Under the new power system, the power market is transitioning from a "single energy market" to a multi-dimensional system of "energy + capacity + ancillary services". The capacity and energy markets correspond to the two core goals of ensuring the reliability and economic operation of the power system. In terms of market construction pace, the medium to long-term markets have become relatively mature, spot electricity trading is widely promoted, and the power capacity market, as an effective supplement to the power trading system, needs to be prepared.
Capacity market is a market incentive mechanism driven by administrative forces.
Currently, the compensation price for coal-fired power and pumped storage is mainly used nationwide, with some exploration of new energy storage at the local level. In terms of the mechanism to ensure the adequacy of power generation capacity in the power market, the current models mainly used domestically and internationally include scarcity pricing, fixed cost compensation mechanisms, and capacity market mechanisms. Compared to other mechanisms, the capacity market has higher resource allocation efficiency, providing effective guidance for the installation of source-side capacity, or the ultimate form of capacity compensation mechanisms.
There are still multiple interest conflicts in policy landing, and the mechanism hardware bottleneck needs to be overcome.

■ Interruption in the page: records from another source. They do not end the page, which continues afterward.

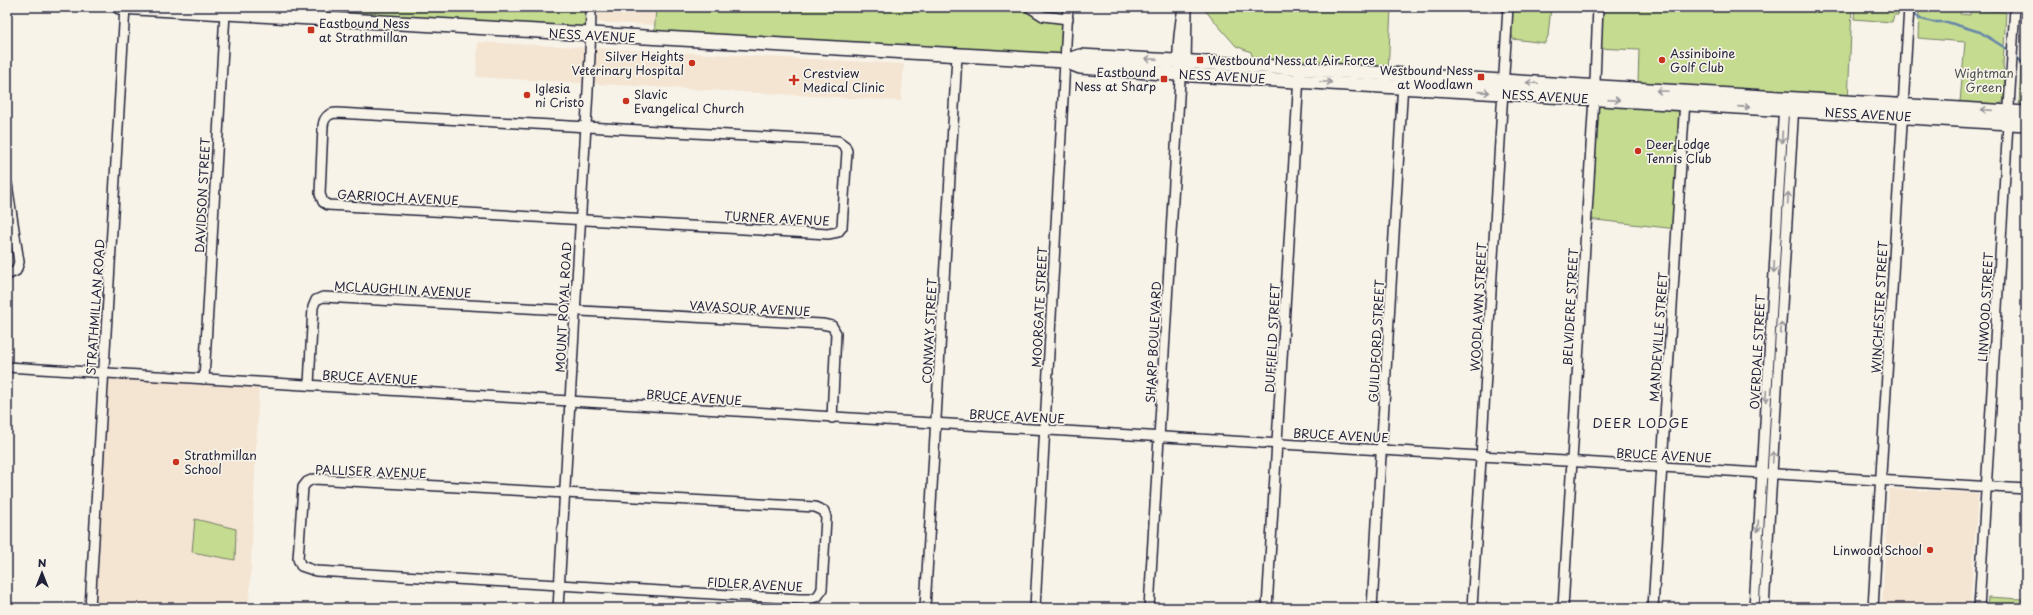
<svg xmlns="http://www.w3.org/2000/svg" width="2033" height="615" viewBox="0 0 2033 615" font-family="'Playpen Sans',sans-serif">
<rect width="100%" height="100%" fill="#f7f3e8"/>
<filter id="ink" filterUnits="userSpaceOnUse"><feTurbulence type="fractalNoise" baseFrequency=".025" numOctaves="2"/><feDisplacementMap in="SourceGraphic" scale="8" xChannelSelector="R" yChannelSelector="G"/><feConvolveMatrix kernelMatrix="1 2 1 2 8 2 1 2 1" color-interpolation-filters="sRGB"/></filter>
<g filter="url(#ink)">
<g fill="#f4e4d2">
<polygon points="591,7 656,7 655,25 591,22"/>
<polygon points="478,42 904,64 901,101 476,77"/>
<polygon points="102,373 259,382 249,608 90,608"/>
<polygon points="1889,489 1978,493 1970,608 1882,608"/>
</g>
<g fill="#c5db90" stroke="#747e66">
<polygon points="273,7 591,7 591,34 272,16"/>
<polygon points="656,7 1029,7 1068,19 1065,61 654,38"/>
<polygon points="1202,7 1391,7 1388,74 1253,59 1251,52 1236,46"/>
<polygon points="1512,7 1551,7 1548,36 1545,43 1513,39 1510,28"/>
<polygon points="1598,7 1852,7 1848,102 1638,83 1639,50 1596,48"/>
<polygon points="1855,7 1899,7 1898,15 1894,15 1892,22 1854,19"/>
<polygon points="1919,7 1961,7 1960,14 1970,15 1970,10 2006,12 2003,66 2005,75 2004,100 2001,104 1960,102 1965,42 1918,38"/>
<polygon points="2021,65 2026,65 2026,104 2019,104"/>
<polygon points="1594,99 1684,104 1677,229 1587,219"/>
<polygon points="195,519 236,529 235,560 192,552"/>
<polygon points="1988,597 2022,599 2022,608 1987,608"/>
</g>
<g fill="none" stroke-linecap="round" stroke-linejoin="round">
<g stroke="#6686a9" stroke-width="2.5">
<polyline points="1911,11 1918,18 1933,22 1947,22 1980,32 2010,51"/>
<polyline points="2015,56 2026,66"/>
</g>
<defs>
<g id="street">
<polyline points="1029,7 1043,16 1068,19"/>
<polyline points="1186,67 1187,7"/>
<path d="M337,113L838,141L845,146L847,151L842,227L838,232L828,234L328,205L323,202L320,194L323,126C324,117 329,113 337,113Z"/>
<polyline points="7,184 19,262 16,271 7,275"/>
<polyline points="7,367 2026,489"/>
<polyline points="204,379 225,13"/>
<polyline points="309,385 313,307 316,300 323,297 822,324 832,326 836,333 832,418"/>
<polygon points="314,479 815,507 824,511 826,517 822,589 818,596 810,599 800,599 316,571 301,566 298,559 303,487 307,482"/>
<polyline points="90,608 125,7"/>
<polyline points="558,608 590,56 591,7"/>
<polyline points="925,608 957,56"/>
<polyline points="1035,608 1068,7"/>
<path d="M1149,608L1180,80C1175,58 1179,30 1183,7"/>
<polyline points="1267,608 1299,76"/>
<polyline points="1372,608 1403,82"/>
<polyline points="1472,608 1508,7"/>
<polyline points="1563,608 1595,81 1598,7"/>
<polyline points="1653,608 1685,100"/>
<polyline points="1754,608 1784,105"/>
<polyline points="1764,608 1794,104"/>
<polyline points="1873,608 1909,7"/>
<polyline points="1979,608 2015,7"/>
</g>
<g id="secondary">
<polyline points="119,7 1065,61 1080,67 1177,74 2026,124"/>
<polyline points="1065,61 1080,56 1194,62 2026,113"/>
</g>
</defs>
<use href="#street" stroke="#22223b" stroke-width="12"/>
<use href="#secondary" stroke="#22223b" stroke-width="16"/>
<use href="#street" stroke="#f7f3e8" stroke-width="9"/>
<use href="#secondary" stroke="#f7f3e8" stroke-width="13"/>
</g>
<defs><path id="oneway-shaft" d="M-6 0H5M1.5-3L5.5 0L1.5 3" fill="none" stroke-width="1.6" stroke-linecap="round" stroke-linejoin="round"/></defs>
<g stroke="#97959a">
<use href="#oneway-shaft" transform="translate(1151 59) rotate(-177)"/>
<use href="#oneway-shaft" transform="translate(1326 82) rotate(3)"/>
<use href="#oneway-shaft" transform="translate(1532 83) rotate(-176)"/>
<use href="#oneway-shaft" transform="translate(1662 91) rotate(-177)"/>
<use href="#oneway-shaft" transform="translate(1484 92) rotate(4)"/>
<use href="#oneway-shaft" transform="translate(1614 100) rotate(3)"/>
<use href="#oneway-shaft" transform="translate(1744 107) rotate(4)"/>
<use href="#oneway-shaft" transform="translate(1987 110) rotate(-177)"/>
<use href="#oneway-shaft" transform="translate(1782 137) rotate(93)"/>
<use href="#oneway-shaft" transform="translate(1788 198) rotate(-87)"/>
<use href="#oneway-shaft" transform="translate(1774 267) rotate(93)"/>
<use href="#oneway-shaft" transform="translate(1781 328) rotate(-87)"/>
<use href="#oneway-shaft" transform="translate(1766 396) rotate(93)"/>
<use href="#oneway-shaft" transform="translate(1773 457) rotate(-87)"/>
<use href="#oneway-shaft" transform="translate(1758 526) rotate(93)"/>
</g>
</g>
<g fill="#c8321e" stroke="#f7f3e8" stroke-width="1.5">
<rect x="307" y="26" width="8" height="8" rx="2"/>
<rect x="1196" y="56" width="8" height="8" rx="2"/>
<circle cx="1662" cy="60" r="4"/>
<circle cx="692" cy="63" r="4"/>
<rect x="1477" y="73" width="8" height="8" rx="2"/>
<rect x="1160" y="75" width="8" height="8" rx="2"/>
<path d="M792 74h4v4h4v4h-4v4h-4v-4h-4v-4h4z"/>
<circle cx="527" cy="95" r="4"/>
<circle cx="626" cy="101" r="4"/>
<circle cx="1638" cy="151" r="4"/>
<circle cx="176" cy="462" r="4"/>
<circle cx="1930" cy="550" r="4"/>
</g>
<g text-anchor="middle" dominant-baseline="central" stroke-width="3.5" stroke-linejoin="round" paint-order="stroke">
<g font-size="12" fill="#22223b" stroke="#f7f3e8" text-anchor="start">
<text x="319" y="23">Eastbound Ness<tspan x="319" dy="14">at Strathmillan</tspan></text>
<text x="1670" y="53">Assiniboine<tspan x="1670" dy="14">Golf Club</tspan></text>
<text x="684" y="56" text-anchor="end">Silver Heights<tspan x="684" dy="14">Veterinary Hospital</tspan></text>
<text x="1208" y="60">Westbound Ness at Air Force</text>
<text x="1473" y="70" text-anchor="end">Westbound Ness<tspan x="1473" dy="14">at Woodlawn</tspan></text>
<text x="1156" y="72" text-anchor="end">Eastbound<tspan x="1156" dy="14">Ness at Sharp</tspan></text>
<text x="803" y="73">Crestview<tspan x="803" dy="14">Medical Clinic</tspan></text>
<text x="535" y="88">Iglesia<tspan x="535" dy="14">ni Cristo</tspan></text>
<text x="634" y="94">Slavic<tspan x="634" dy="14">Evangelical Church</tspan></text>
<text x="1646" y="144">Deer Lodge<tspan x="1646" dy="14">Tennis Club</tspan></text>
<text x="184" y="455">Strathmillan<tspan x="184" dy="14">School</tspan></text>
<text x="1922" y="550" text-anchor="end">Linwood School</text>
</g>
<g font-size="12" fill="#22223b" stroke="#f7f3e8">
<text transform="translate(592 35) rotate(3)">NESS AVENUE</text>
<text transform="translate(1222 76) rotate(3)">NESS AVENUE</text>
<text transform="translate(1545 96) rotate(3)">NESS AVENUE</text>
<text transform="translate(1868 114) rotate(3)">NESS AVENUE</text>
<text transform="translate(202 195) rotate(-87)">DAVIDSON STREET</text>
<text transform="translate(398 197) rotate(3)">GARRIOCH AVENUE</text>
<text transform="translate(777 218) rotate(3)">TURNER AVENUE</text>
<text transform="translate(403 289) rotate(3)">MCLAUGHLIN AVENUE</text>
<text transform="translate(95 307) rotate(-86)">STRATHMILLAN ROAD</text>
<text transform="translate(563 307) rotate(-87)">MOUNT ROYAL ROAD</text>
<text transform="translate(1039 307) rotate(-87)">MOORGATE STREET</text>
<text transform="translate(1478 307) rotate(-87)">WOODLAWN STREET</text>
<text transform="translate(1570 307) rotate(-87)">BELVIDERE STREET</text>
<text transform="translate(1879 307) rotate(-87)">WINCHESTER STREET</text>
<text transform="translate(1985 307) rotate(-87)">LINWOOD STREET</text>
<text transform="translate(750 308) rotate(3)">VAVASOUR AVENUE</text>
<text transform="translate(929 331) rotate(-87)">CONWAY STREET</text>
<text transform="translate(1658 337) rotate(-86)">MANDEVILLE STREET</text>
<text transform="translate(1272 338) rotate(-87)">DUFFIELD STREET</text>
<text transform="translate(1376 341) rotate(-87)">GUILDFORD STREET</text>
<text transform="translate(1153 342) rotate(-87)">SHARP BOULEVARD</text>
<text transform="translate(1757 352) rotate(-87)">OVERDALE STREET</text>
<text transform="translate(370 377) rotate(3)">BRUCE AVENUE</text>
<text transform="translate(694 397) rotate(4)">BRUCE AVENUE</text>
<text transform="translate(1017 416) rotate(3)">BRUCE AVENUE</text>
<text transform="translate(1341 435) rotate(3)">BRUCE AVENUE</text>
<text transform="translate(1664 455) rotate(3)">BRUCE AVENUE</text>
<text transform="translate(371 471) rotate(2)">PALLISER AVENUE</text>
<text transform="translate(755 584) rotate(3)">FIDLER AVENUE</text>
</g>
<g font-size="12" fill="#4b5050" stroke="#f7f3e8">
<text x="1984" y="73">Wightman<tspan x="1984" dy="14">Green</tspan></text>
</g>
<g font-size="13" letter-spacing="1" fill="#22223b" stroke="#f7f3e8">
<text x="1641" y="422">DEER LODGE</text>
</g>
</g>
<rect width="2033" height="615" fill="none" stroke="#f7f3e8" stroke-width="24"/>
<rect x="12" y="12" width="2009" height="591" fill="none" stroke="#22223b" stroke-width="1.5" filter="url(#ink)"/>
<g transform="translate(42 573)" stroke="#f7f3e8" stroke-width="3" paint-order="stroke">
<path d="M0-3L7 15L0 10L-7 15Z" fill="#22223b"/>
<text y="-6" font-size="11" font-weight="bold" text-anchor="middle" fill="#22223b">N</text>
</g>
</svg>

The mechanism design faces practical issues such as inflated bids and capacity measurement discrepancies, which can be overcome through model mechanism optimization. Interest conflicts involve conflicts between coal-fired power and new energy goals at the power generation end, disagreements in inter-provincial capacity dispatch at the grid end, and balancing stable electricity prices and fiscal burdens at the user end. Hardware bottlenecks involve lacking flexibility in traditional generating units, lagging scale of new entities, saturation of inter-provincial transmission channels, and lack of smart metering and detection intelligence.
Policy expectations: Pilot projects first, gradual expansion, synergistic integration.
In the short term, traditional base load power sources such as coal-fired power and pumped storage will be effectively recovered mainly through capacity compensation prices; in the medium term, a national unified capacity market framework will be established, expanding the participation of market entities and bringing more reliable power supply entities such as wind power, solar power with storage, new energy storage, and virtual power plants into the market; in the long term, promoting the perfection of the market system, promoting the synergistic integration of the capacity market with the energy market, ancillary services market, green electricity and green certificate market, and power financial derivative market.
Investment opportunities: Traditional power sources directly benefit, and prospects for the supporting industry chain are promising.
First, traditional coal-fired power and energy storage will directly benefit, and the assessment requirements of the capacity compensation mechanism for deep peak shaving capabilities will accelerate the flexible transformation of coal-fired units and greatly improve the economic feasibility of energy storage investments. Second, there is potential demand for the expansion of inter-provincial power transmission channels, which needs to be explored, and the profit potential for comprehensive energy service providers such as virtual power plants is significantly expanded; third, supporting industries such as smart metering devices and power trading software will indirectly benefit.
Risk factors
Slow progress in the dual-carbon strategy; slower than expected progress in the policy advancement of the power capacity market; inter-provincial coordination in the power capacity market not meeting expectations; macroeconomic factors leading to lower-than-expected electricity demand.